Following complaints regarding iPhone 7 availability through Apple's iPhone Upgrade Program, Apple has started informing customers that it's making more reservations times available to pick-up the device at Apple Stores this Friday. Additionally, 9to5Mac has learned that most Apple Stores will have limited or no stock of iPhone 7 units for walk-in customers on launch day.

Apple's trade-in program offers a path to get a new iPhone every year, but in its second year, it doesn't seem for people who want to easily get the new iPhone anywhere near its launch date. The program offers interest-free financing with the option to trade in your device to cover the financed balance after 12 months of payments have been made.

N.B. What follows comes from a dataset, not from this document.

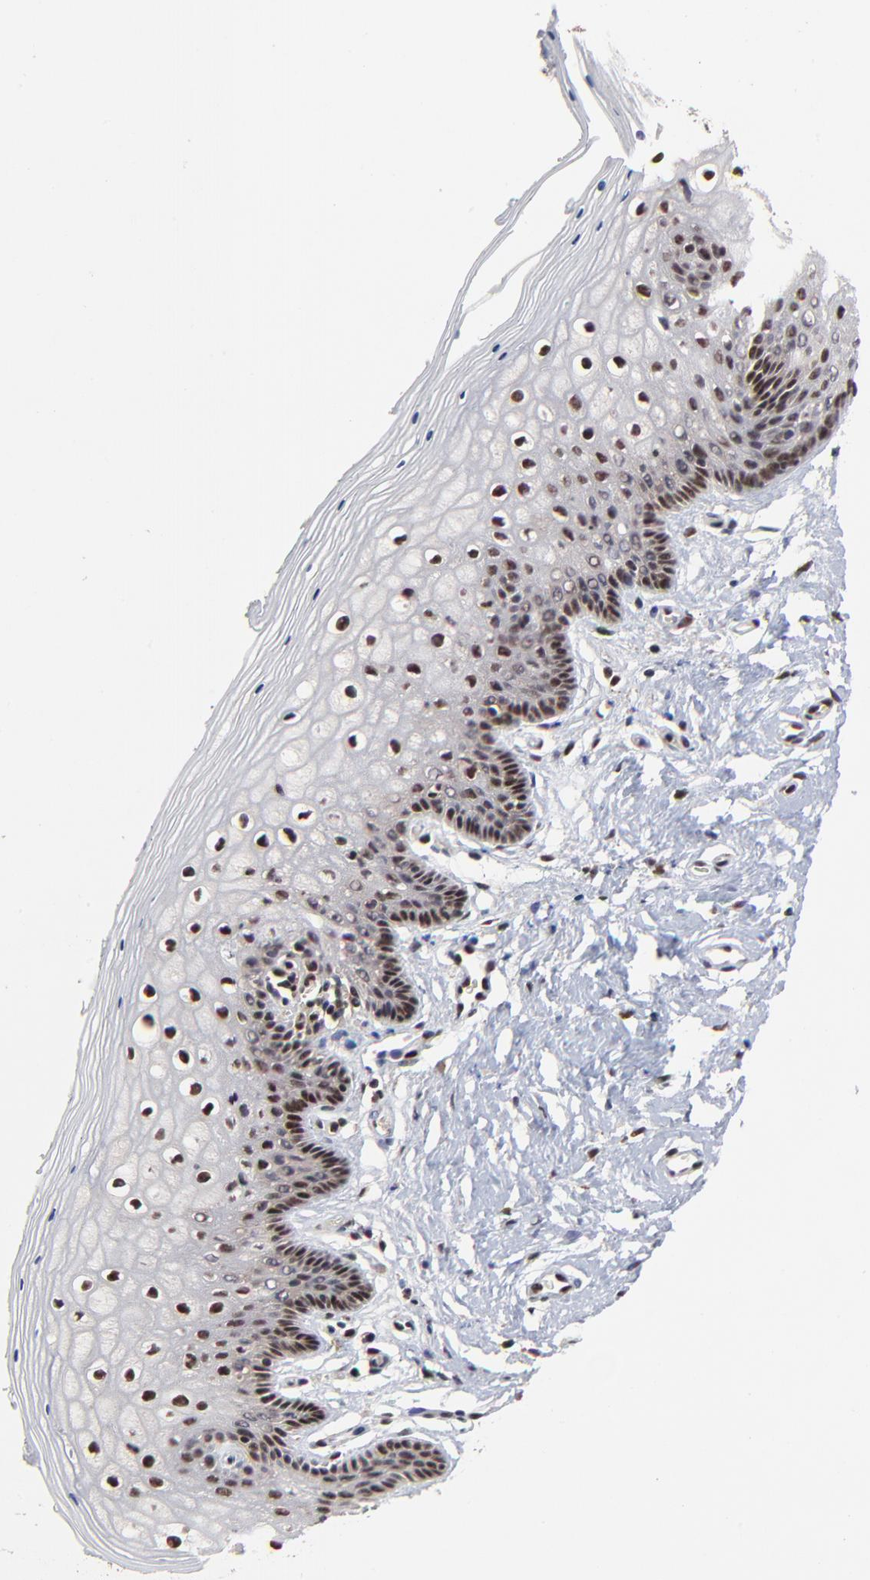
{"staining": {"intensity": "strong", "quantity": "25%-75%", "location": "nuclear"}, "tissue": "vagina", "cell_type": "Squamous epithelial cells", "image_type": "normal", "snomed": [{"axis": "morphology", "description": "Normal tissue, NOS"}, {"axis": "topography", "description": "Vagina"}], "caption": "Immunohistochemistry (DAB (3,3'-diaminobenzidine)) staining of unremarkable vagina demonstrates strong nuclear protein positivity in approximately 25%-75% of squamous epithelial cells.", "gene": "RBM22", "patient": {"sex": "female", "age": 46}}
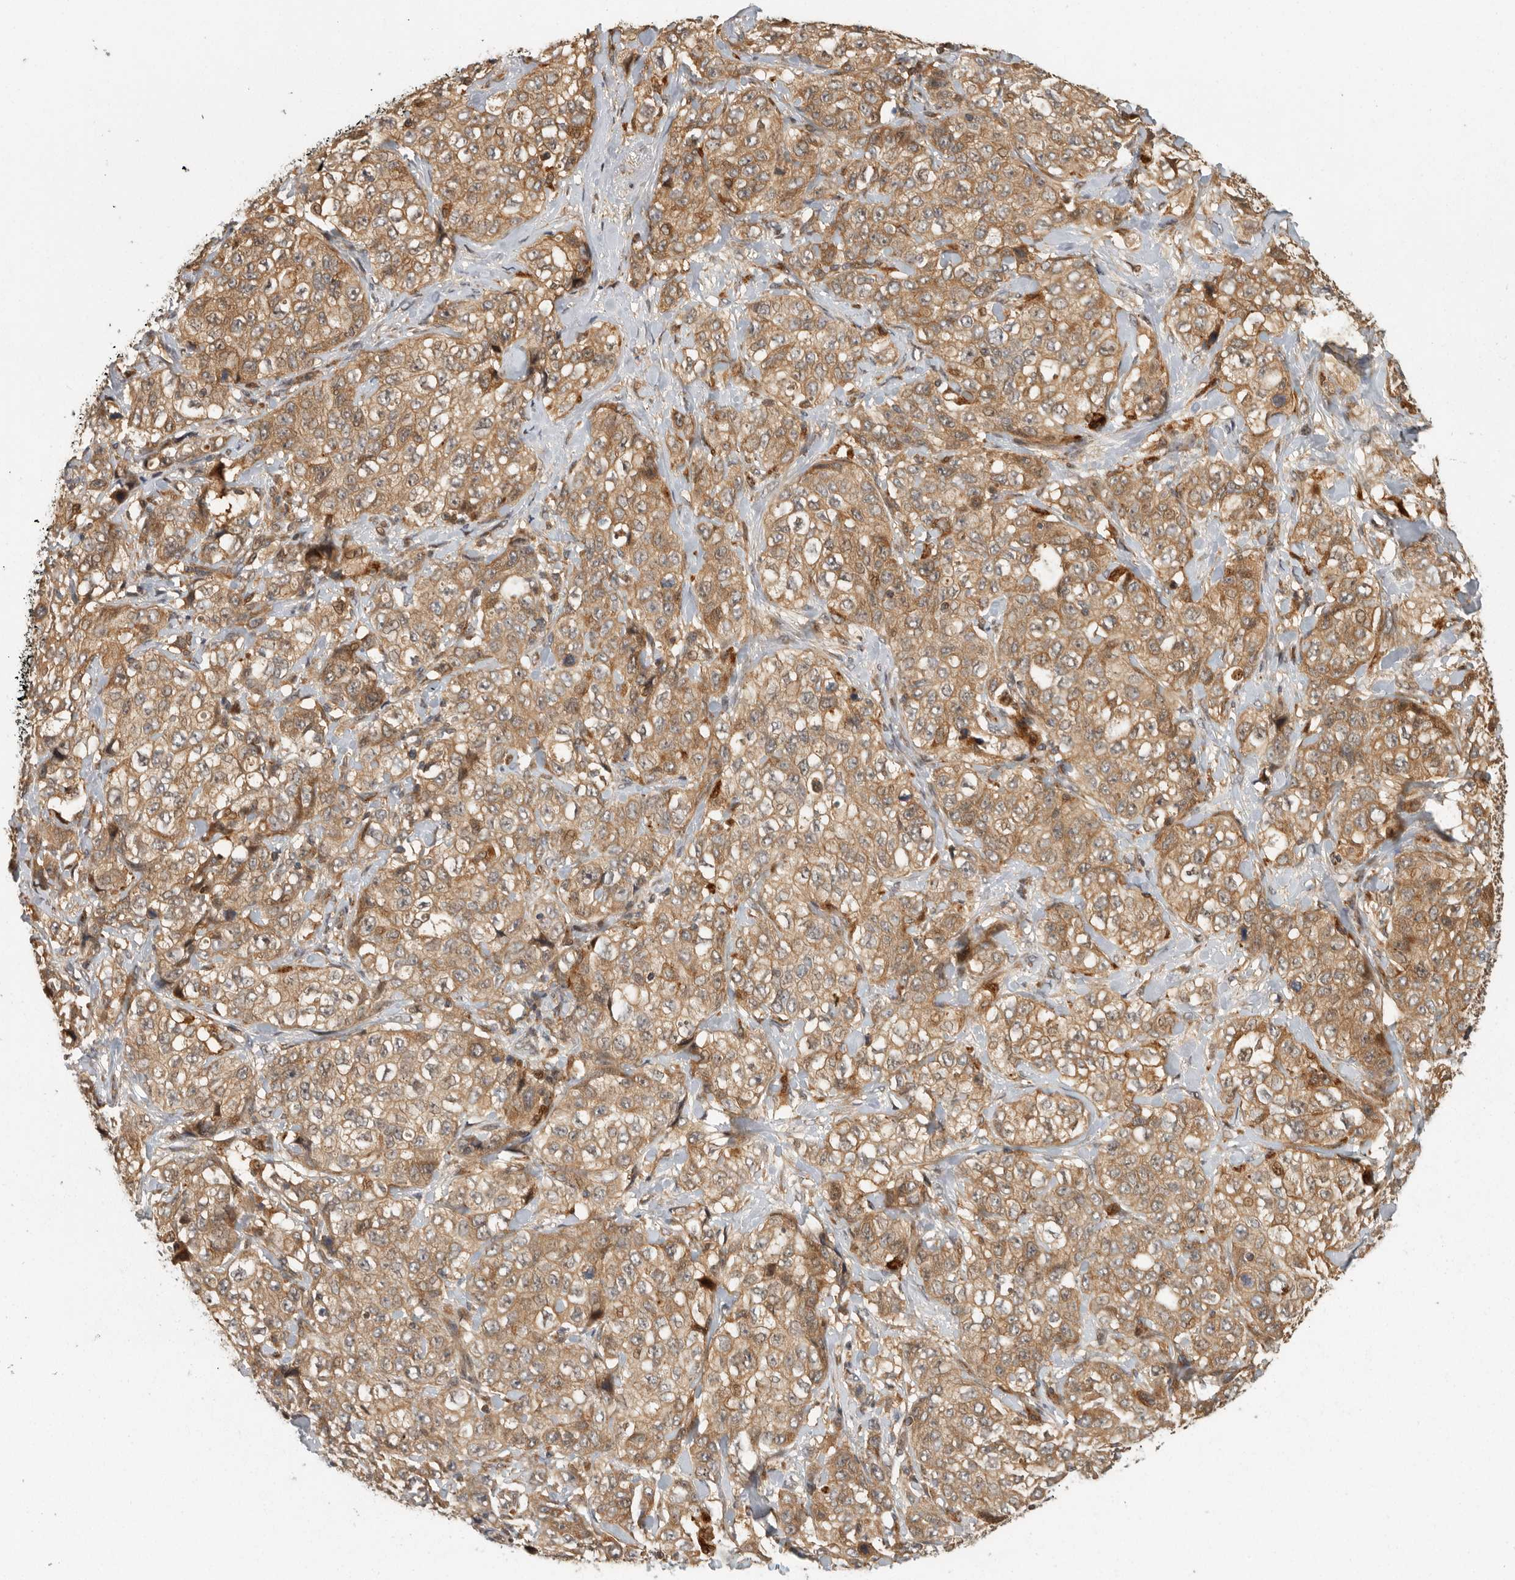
{"staining": {"intensity": "moderate", "quantity": ">75%", "location": "cytoplasmic/membranous"}, "tissue": "stomach cancer", "cell_type": "Tumor cells", "image_type": "cancer", "snomed": [{"axis": "morphology", "description": "Adenocarcinoma, NOS"}, {"axis": "topography", "description": "Stomach"}], "caption": "DAB immunohistochemical staining of human stomach adenocarcinoma shows moderate cytoplasmic/membranous protein expression in approximately >75% of tumor cells.", "gene": "SWT1", "patient": {"sex": "male", "age": 48}}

Great idea, except it requires you to go into an Apple Store to make it happen. That alone is a big disadvantage to just having the latest iPhone delivered to your door. This year being the first year of offering an upgrade on the program, stocks of in-store phones were either very low to non-existent less than 5 minutes after going on sale. This means there was no option to trade in your device other than to wait until the dust settles on or after launch day. Your best bet is probably to get in line and roll the dice on getting the phone of your choosing (other than the highly promoted Jet Black, apparently, which is another whole mess).

Now, there are worse things in life than not getting an iPhone on launch weekend. If, however, Apple wants to boost lagging iPhones sales, it should have a process that makes it easy for its best customers to get a phone every year.

It seems to me, it doesn't need to be this complicated. When you're ready to trade in your phone, you should simply have the option to order it online and purchase it on your existing installment loan. If you have decent credit, the line of credit on a trade-in installment loan should be set high enough to allow for this. This would be preferred anyway to opening a new line of credit every year.

Then when you check out, you should have the option to have Apple ship you a box to return your old phone with a pre-paid label. If you don't send in your old device, you're simply obligated to continue making payments or pay the balance if you choose to sell it on your own. If there is damage on the device, it's already covered under Apple Care, so you would only be on the hook for the Apple Care repair fee. The repair fee could come off of the credit card you have on file with Apple or just off the credit to your trade-in loan.